§ **DOCUMENT EXCERPT**:
Originally published 7/4/22 on Substack
First off, my apologies — once again I’ve gone over the limit for Gmail. If you get this via that service it’s likely cut off. (And may be cut off with other services as well.) Please click on the banner to go the site and read the entire thing there. Again, I’m very sorry!
Second, this is a Request Line post, another pick by Friend of the Newsletter and paid subscriber Steve Carlson. Request Line is a benefit to all $5 subscribers of the newsletter or Patreon, allowing them to select a movie each month for me to review.1
Third, if you’ve never seen Deep Red, please, by all means, go watch it before reading this post. The entire thing is spoiled. Now, I usually say spoilers aren’t that big a deal, read on anyway. This is not one of those movies. It’s a fun mystery, and I think it’s one of those films where experiencing it “in the moment,” as fresh and with as little foreknowledge as possible, enhances the experience.
Fourth, for the first time in this series, I’ve broken it into two parts, one for commentary on the film, and the other for the role-playing game part of the discussion. Like Poochie, I certainly have Something to Say on both topics, and that something has taken a lot more space than normal. The second part will appear in the next post. (When? Soon.)
What is it? Profondo Rosso, a.k.a. Deep Red, directed by Dario Argento, written by Dario Argento and Bernardo Zapponi, and starring David Hemmings, Gabriele Lavia, Macha Méril, Giuliana Calandra, Glauco Mauri, Clara Calamai, and Daria Nicolodi as Gianna Brezzi.
First viewing? Oh hell no. According to Letterboxd, my last three viewings were 12 June 2022, 11 June 2022, and 26 November 2020. I don’t even know how many times I’ve seen it before then.

People photos with keypoints

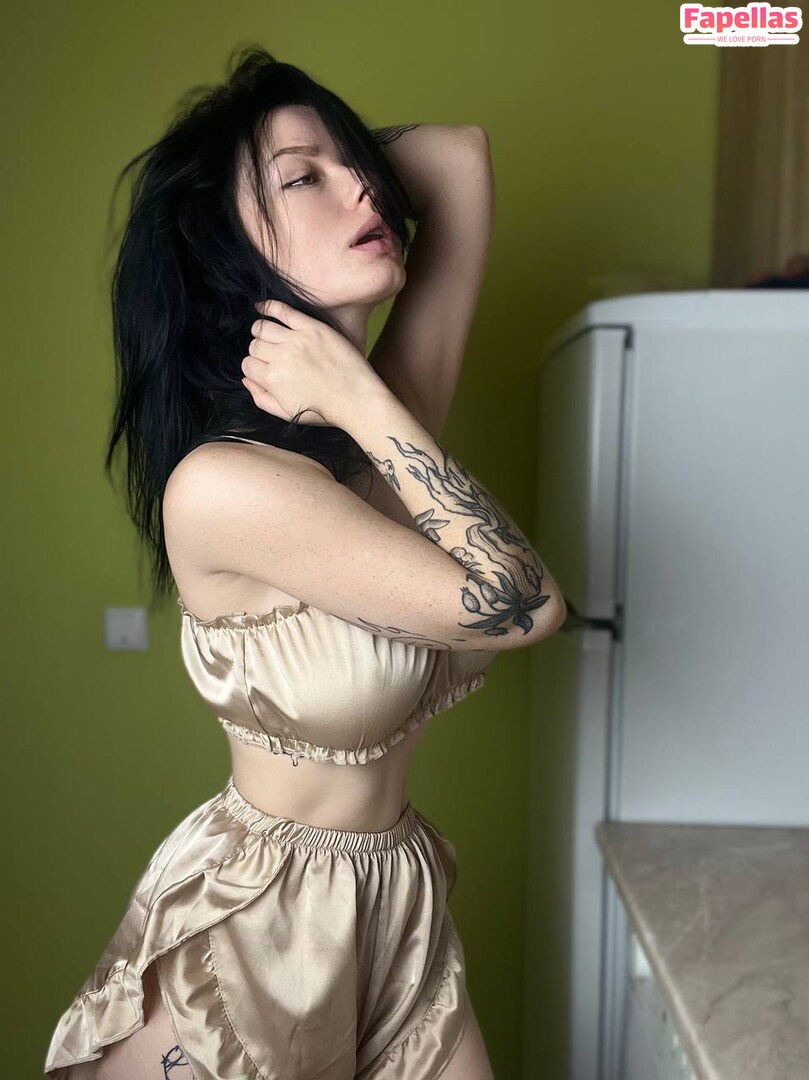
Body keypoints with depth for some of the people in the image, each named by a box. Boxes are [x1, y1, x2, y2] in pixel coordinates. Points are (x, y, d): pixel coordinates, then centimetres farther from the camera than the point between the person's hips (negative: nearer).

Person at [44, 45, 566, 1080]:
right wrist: (359, 404, -23)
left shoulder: (386, 417, -6)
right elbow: (521, 603, -25)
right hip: (245, 924, -6)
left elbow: (461, 153, 2)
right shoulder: (220, 484, -26)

§ **PROBLEM SET**:
**A)** In the Deep Red review, who chose the film for this Request Line post?
**B)** Pick up the Deep Red review where it stops and keep writing.
The listing isn't needed for any of this work.

§ **ANSWERS GIVEN**:
**A)** Steve Carlson

**B)**
What’s it about? When an English jazz pianist (David Hemmings) in Rome witnesses the murder of his upstairs neighbor (Macha Méril), he and a local journalist (Daria Nicolodi) must piece together the clues to solve the crime before the killer gets them.
What are your thoughts about it? In case you hadn’t heard, around here at the Against the ’70s home office, the bird is the word. The bird in this case being The Bird with the Crystal Plumage, Dario Argento’s 1970 directorial debut and the film that popularized giallo. For those that don’t know, giallo is a film genre that, to simplify greatly, sits somewhere between an Agatha Christie-style murder mystery and the slasher film. (Giallo means “yellow;” it’s not important why right now.) Typical giallo elements include violence and gore, outsider protagonists drawn into a mystery, unseen black-gloved killers, protagonists who question their perceptions and sanity, and bold stylistic choices with lighting and camera work that suggest a world that is irrational, unhinged, decayed and/or corrupt.
The Bird with the Crystal Plumage is a terrific giallo, and a great place to start if you’re unfamiliar with the genre. But as much as I love Argento’s gialli and giallo-adjacent movies, such as Four Flies on Grey Velvet, Suspiria, Inferno and Tenebre (and am willing to acknowledge the existence of 1971’s The Cat O’ Nine Tails) no Argento, and no giallo, does it for me like 1975’s Deep Red. Deep Red is everything I want from both. For me, Deep Red is the yellowest of the yellow.
That said, when this film was requested, I really didn’t think I had much to say about it. (There’s never any correlation between my fondness for a film and the number of thoughts I might have about it.) But I watched it twice in succession, the original 126m Italian cut and the 106m English cut, and to my surprise, I had a lot to say about it. So strap in. We’re going… (puts on sunglasses) deep2
(There’s a plethora of critical literature on Deep Red, in the form of books, essays, documentaries and commentary tracks, and I’ve read/seen/heard only a few of them. The following observations may have already been made. If so, ah well. I just want to note that I came by them honestly!)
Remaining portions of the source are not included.